- _Work required_:
For this exercise, reproduce the records exactly as they stand and do not carry any images over.

[Data for this exercise]

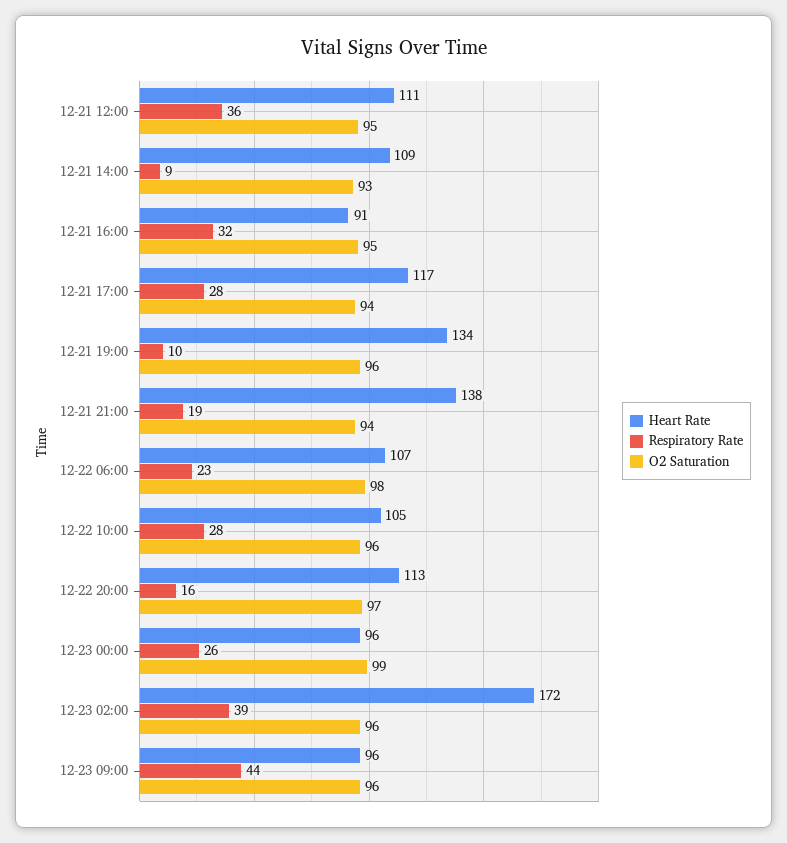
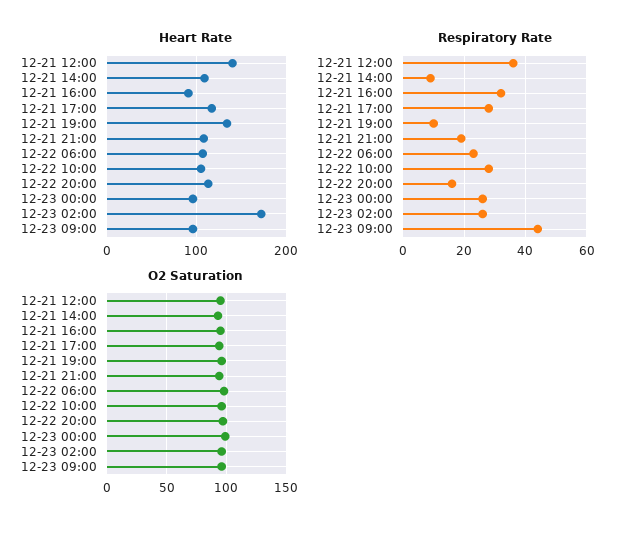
  {
    "Heart Rate": {
-     "12-21 12:00": 111,
+     "12-21 12:00": 140,
      "12-21 14:00": 109,
      "12-21 16:00": 91,
      "12-21 17:00": 117,
      "12-21 19:00": 134,
-     "12-21 21:00": 138,
+     "12-21 21:00": 110,
      "12-22 06:00": 107,
      "12-22 10:00": 105,
      "12-22 20:00": 113,
      "12-23 00:00": 96,
      "12-23 02:00": 172,
      "12-23 09:00": 96
    },
    "Respiratory Rate": {
      "12-21 12:00": 36,
      "12-21 14:00": 9,
      "12-21 16:00": 32,
      "12-21 17:00": 28,
      "12-21 19:00": 10,
      "12-21 21:00": 19,
      "12-22 06:00": 23,
      "12-22 10:00": 28,
      "12-22 20:00": 16,
      "12-23 00:00": 26,
-     "12-23 02:00": 39,
+     "12-23 02:00": 25,
      "12-23 09:00": 44
    },
    "O2 Saturation": {
      "12-21 12:00": 95,
      "12-21 14:00": 93,
      "12-21 16:00": 95,
      "12-21 17:00": 94,
      "12-21 19:00": 96,
      "12-21 21:00": 94,
      "12-22 06:00": 98,
      "12-22 10:00": 96,
      "12-22 20:00": 97,
      "12-23 00:00": 99,
      "12-23 02:00": 96,
      "12-23 09:00": 96
    }
  }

[/Data for this exercise]

- _Answer section_:
  {
    "Heart Rate": {
-     "12-21 12:00": 111,
+     "12-21 12:00": 140,
      "12-21 14:00": 109,
      "12-21 16:00": 91,
      "12-21 17:00": 117,
      "12-21 19:00": 134,
-     "12-21 21:00": 138,
+     "12-21 21:00": 110,
      "12-22 06:00": 107,
      "12-22 10:00": 105,
      "12-22 20:00": 113,
      "12-23 00:00": 96,
      "12-23 02:00": 172,
      "12-23 09:00": 96
    },
    "Respiratory Rate": {
      "12-21 12:00": 36,
      "12-21 14:00": 9,
      "12-21 16:00": 32,
      "12-21 17:00": 28,
      "12-21 19:00": 10,
      "12-21 21:00": 19,
      "12-22 06:00": 23,
      "12-22 10:00": 28,
      "12-22 20:00": 16,
      "12-23 00:00": 26,
-     "12-23 02:00": 39,
+     "12-23 02:00": 25,
      "12-23 09:00": 44
    },
    "O2 Saturation": {
      "12-21 12:00": 95,
      "12-21 14:00": 93,
      "12-21 16:00": 95,
      "12-21 17:00": 94,
      "12-21 19:00": 96,
      "12-21 21:00": 94,
      "12-22 06:00": 98,
      "12-22 10:00": 96,
      "12-22 20:00": 97,
      "12-23 00:00": 99,
      "12-23 02:00": 96,
      "12-23 09:00": 96
    }
  }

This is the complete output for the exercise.